Calling all musicians who have a good grasp of Presbyterian history.

Here are the parameters: 

Your objective is to write lyrics adapted to the tune of "The Night They Drove Old Dixie Down" by The Band (first recorded in 1969).

Lyrics of the new song shall be along the lines of "The Day Old Princeton Died" or some variation thereof, and shall encompass accounts of B.B. Warfield, J. Gresham Machen, et al.
(I suppose "The Day They Drove Old Princeton Down" might be an easier refrain, but seems a bit too obvious. But do what you must.)

See Bring the Books: 91 Years Ago Today, Old Princeton Died and February 16: Death of B. B. Warfield | This Day in Presbyterian History
for partial background. Additional resources will be cited or provided, upon request.

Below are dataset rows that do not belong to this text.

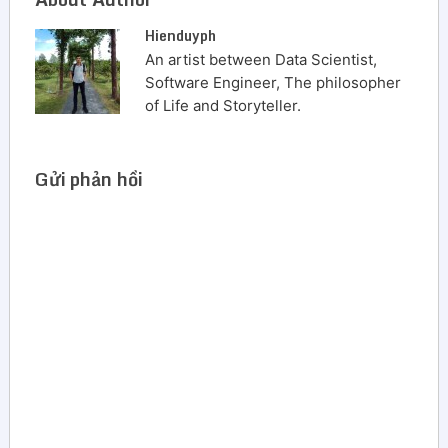
Hienduyph
An artist between Data Scientist,
Software Engineer, The philosopher
of Life and Storyteller.
Gửi phản hồi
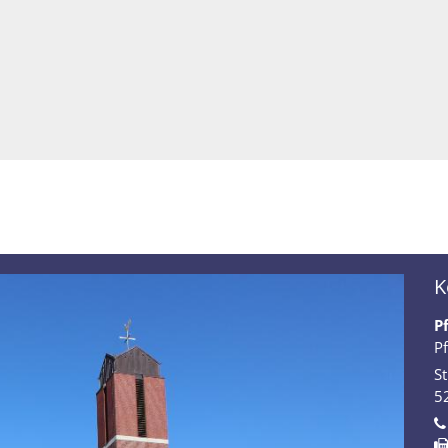
K
P
P
St
5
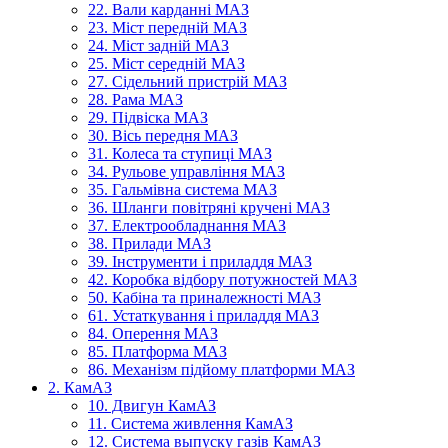
22. Вали карданні МАЗ
23. Міст передній МАЗ
24. Міст задній МАЗ
25. Міст середній МАЗ
27. Сідельний пристрій МАЗ
28. Рама МАЗ
29. Підвіска МАЗ
30. Вісь передня МАЗ
31. Колеса та ступиці МАЗ
34. Рульове управління МАЗ
35. Гальмівна система МАЗ
36. Шланги повітряні кручені МАЗ
37. Електрообладнання МАЗ
38. Прилади МАЗ
39. Інструменти і приладдя МАЗ
42. Коробка відбору потужностей МАЗ
50. Кабіна та приналежності МАЗ
61. Устаткування і приладдя МАЗ
84. Оперення МАЗ
85. Платформа МАЗ
86. Механізм підйому платформи МАЗ
2. КамАЗ
10. Двигун КамАЗ
11. Система живлення КамАЗ
12. Система выпуску газів КамАЗ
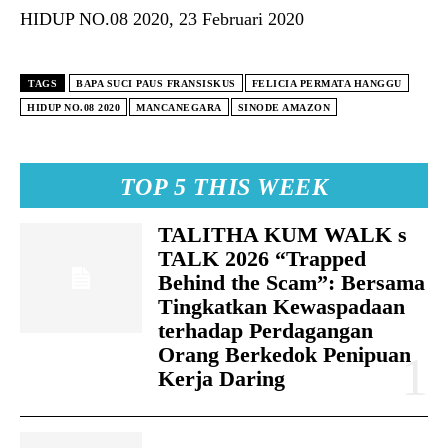
HIDUP NO.08 2020, 23 Februari 2020
TAGS
BAPA SUCI PAUS FRANSISKUS
FELICIA PERMATA HANGGU
HIDUP NO.08 2020
MANCANEGARA
SINODE AMAZON
TOP 5 THIS WEEK
TALITHA KUM WALK s
TALK 2026 “Trapped
Behind the Scam”: Bersama
Tingkatkan Kewaspadaan
terhadap Perdagangan
Orang Berkedok Penipuan
Kerja Daring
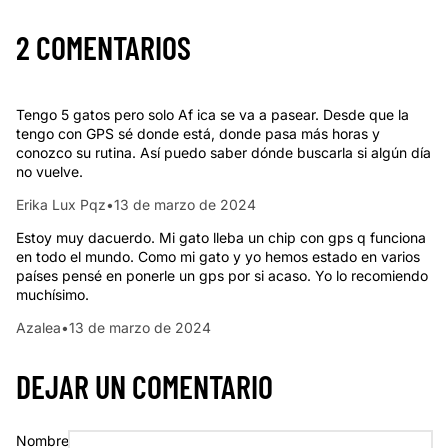
2 COMENTARIOS
Tengo 5 gatos pero solo Af ica se va a pasear. Desde que la
tengo con GPS sé donde está, donde pasa más horas y
conozco su rutina. Así puedo saber dónde buscarla si algún día
no vuelve.
Erika Lux Pqz
•
13 de marzo de 2024
Estoy muy dacuerdo. Mi gato lleba un chip con gps q funciona
en todo el mundo. Como mi gato y yo hemos estado en varios
países pensé en ponerle un gps por si acaso. Yo lo recomiendo
muchísimo.
Azalea
•
13 de marzo de 2024
DEJAR UN COMENTARIO
Nombre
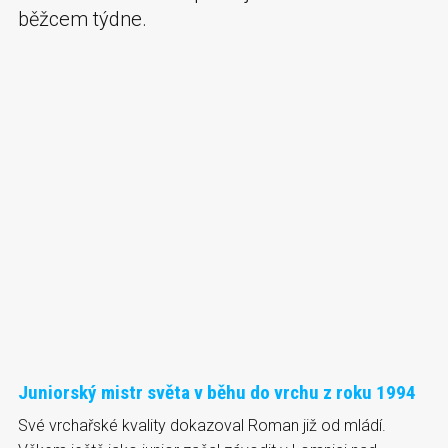
běžcem týdne.
Juniorský mistr světa v běhu do vrchu z roku 1994
Své vrchařské kvality dokazoval Roman již od mládí.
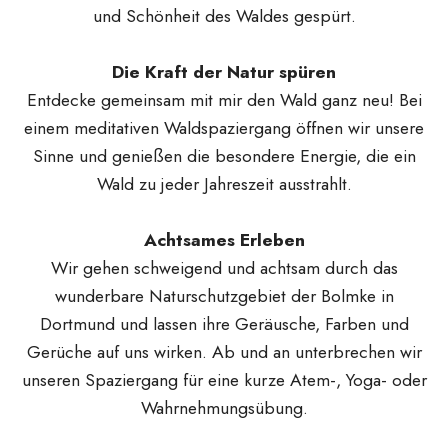
und Schönheit des Waldes gespürt.
Die Kraft der Natur spüren
Entdecke gemeinsam mit mir den Wald ganz neu! Bei
einem meditativen Waldspaziergang öffnen wir unsere
Sinne und genießen die besondere Energie, die ein
Wald zu jeder Jahreszeit ausstrahlt.
Achtsames Erleben
Wir gehen schweigend und achtsam durch das
wunderbare Naturschutzgebiet der Bolmke in
Dortmund und lassen ihre Geräusche, Farben und
Gerüche auf uns wirken. Ab und an unterbrechen wir
unseren Spaziergang für eine kurze Atem-, Yoga- oder
Wahrnehmungsübung.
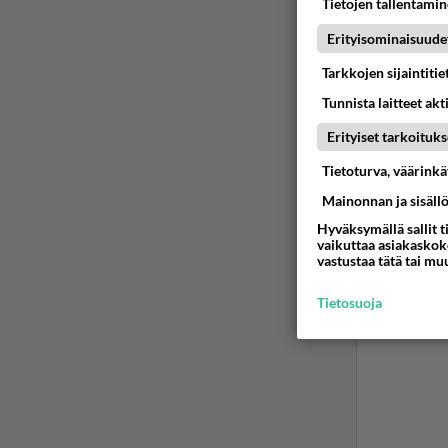
Tietojen tallentamine
Erityisominaisuude
Tarkkojen sijaintiti
Tunnista laitteet akt
Erityiset tarkoituks
Tietoturva, väärink
Mainonnan ja sisäll
Hyväksymällä sallit t
vaikuttaa asiakaskoke
vastustaa tätä tai mu
Tietosuoja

Upon completion of viable lyrics, then perform, record and post your finished composition on the PB for fame, fortune (yeah, right), and the entertainment of all.


----------



## nicnap (Mar 6, 2012)

What about to the tune of, "The Day the Music Died"? That would seem to fit as well. (Personally, I would like to hear someone do it to the tune of "The Weight," by the Band.)


----------



## Wayne (Mar 6, 2012)

I think we'd welcome any creative work that is well executed.


----------



## VictorBravo (Mar 6, 2012)

Oh Wayne, don't tempt an old Baptist like this--I've got work to do.

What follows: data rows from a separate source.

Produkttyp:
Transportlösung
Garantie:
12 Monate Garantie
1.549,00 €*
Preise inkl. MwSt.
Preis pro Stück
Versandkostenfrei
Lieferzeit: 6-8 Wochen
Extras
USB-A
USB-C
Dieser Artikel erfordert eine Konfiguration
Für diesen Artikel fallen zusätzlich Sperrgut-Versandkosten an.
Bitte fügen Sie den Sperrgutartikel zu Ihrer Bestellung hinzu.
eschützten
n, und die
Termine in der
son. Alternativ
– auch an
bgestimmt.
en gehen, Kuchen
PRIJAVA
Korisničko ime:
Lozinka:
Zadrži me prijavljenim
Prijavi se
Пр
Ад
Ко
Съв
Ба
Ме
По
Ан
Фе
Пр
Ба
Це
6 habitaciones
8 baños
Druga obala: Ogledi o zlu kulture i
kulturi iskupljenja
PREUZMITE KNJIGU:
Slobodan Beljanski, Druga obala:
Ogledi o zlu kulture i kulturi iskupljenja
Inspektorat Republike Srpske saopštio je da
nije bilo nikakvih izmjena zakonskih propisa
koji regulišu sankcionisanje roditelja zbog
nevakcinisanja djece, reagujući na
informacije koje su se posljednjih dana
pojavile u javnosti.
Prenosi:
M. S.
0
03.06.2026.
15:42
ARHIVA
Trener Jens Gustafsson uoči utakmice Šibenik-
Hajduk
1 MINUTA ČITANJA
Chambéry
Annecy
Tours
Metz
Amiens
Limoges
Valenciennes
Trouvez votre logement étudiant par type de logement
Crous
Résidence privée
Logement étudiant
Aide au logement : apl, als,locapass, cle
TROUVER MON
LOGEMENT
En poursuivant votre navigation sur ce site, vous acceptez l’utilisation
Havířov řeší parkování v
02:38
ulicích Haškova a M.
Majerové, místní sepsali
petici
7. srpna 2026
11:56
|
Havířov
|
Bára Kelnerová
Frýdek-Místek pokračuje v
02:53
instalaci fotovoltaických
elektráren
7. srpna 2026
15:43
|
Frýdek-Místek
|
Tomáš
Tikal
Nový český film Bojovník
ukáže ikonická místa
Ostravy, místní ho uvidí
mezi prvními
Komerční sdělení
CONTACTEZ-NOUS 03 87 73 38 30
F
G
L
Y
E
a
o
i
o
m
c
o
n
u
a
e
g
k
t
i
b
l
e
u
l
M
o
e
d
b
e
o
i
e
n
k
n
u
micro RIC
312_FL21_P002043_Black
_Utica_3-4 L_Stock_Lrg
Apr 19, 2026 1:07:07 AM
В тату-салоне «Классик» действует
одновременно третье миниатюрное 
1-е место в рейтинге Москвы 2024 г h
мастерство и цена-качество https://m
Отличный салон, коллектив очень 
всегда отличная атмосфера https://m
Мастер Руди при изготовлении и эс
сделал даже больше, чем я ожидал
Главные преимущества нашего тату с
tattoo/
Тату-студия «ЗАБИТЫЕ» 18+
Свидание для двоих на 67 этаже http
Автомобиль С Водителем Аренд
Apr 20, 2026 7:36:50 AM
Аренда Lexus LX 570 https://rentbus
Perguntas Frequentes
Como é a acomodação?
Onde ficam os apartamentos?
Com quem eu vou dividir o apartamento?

"Singing, nah, nah, nah nah nah naaaaaaaah!"


----------



## nicnap (Mar 6, 2012)

You're correct *we* would. So, all you creative types, get to crackin'.


----------



## Wayne (Mar 6, 2012)

VictorBravo said:


> Oh Wayne, don't tempt an old Baptist like this--I've got work to do.



Out there in the wilds of Idaho/Washington, what earthly duties could press thy time, sir? 
What better pursuit than this idle pasttiime?
What better demonstration of thy wit and wisdom?


----------



## Gforce9 (Mar 6, 2012)

I am an amateur musician and would have fun with this, but have not the time to do it right. This would be right up Weird Al Yankovic's alley......


----------



## KMK (Mar 6, 2012)

Looking at the parameters I'm wondering why you are calling on musicians for this project...


----------



## PuritanCovenanter (Mar 6, 2012)

nicnap said:


> What about to the tune of, "The Day the Music Died"?

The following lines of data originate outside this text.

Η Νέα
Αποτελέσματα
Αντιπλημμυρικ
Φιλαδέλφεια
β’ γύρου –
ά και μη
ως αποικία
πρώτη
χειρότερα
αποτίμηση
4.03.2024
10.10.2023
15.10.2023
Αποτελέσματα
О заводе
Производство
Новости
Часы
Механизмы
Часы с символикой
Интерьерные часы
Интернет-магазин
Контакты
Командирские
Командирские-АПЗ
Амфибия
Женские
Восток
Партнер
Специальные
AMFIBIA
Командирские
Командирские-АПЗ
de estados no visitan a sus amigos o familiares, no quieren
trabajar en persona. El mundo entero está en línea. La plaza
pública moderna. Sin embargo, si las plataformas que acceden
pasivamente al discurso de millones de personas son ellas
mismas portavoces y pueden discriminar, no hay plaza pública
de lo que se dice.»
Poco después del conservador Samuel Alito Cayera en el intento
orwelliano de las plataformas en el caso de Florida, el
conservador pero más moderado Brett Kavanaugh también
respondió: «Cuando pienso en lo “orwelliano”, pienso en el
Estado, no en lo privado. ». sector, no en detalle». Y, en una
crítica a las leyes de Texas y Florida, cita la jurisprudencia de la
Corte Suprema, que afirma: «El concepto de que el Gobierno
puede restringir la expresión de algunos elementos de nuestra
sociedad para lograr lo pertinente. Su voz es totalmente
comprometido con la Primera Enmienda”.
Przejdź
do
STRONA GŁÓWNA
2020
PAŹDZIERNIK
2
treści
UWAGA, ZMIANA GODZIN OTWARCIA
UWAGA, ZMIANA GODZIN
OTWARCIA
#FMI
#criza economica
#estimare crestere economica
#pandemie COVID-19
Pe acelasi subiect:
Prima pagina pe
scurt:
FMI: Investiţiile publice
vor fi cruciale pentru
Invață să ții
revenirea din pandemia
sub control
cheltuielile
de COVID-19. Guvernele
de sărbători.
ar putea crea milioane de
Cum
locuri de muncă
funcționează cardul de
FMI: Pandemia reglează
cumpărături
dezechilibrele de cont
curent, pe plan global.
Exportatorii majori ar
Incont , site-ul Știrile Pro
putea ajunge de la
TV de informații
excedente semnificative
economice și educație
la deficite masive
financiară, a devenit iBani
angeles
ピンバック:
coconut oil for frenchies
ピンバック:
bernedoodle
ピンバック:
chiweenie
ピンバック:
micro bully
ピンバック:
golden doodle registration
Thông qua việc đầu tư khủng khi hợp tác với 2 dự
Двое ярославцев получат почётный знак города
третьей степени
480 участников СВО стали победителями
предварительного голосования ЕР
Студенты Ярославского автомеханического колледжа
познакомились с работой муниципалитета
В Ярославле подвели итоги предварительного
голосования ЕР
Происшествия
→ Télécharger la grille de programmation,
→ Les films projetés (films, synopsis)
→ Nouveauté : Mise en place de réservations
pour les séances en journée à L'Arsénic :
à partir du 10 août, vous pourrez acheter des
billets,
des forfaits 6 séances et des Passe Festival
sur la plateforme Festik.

 Isn't that Don McLean's American Pie?


----------



## Rufus (Mar 6, 2012)

[video=youtube;-VShpcqd3zE]http://www.youtube.com/watch?v=-VShpcqd3zE[/video]

Great tune.


----------



## Wayne (Mar 6, 2012)

KMK said:


> Looking at the parameters I'm wondering why you are calling on musicians for this project...



Perhaps more accurate then to issue a call for writers or lyricists, though sometimes a tune has to be reworked slightly to make it work.


----------



## JS116 (Mar 6, 2012)

Can I use my christian rap skills!?


----------



## Wayne (Mar 6, 2012)

Josh-time! :

"Well, I don't know. Can you?"


----------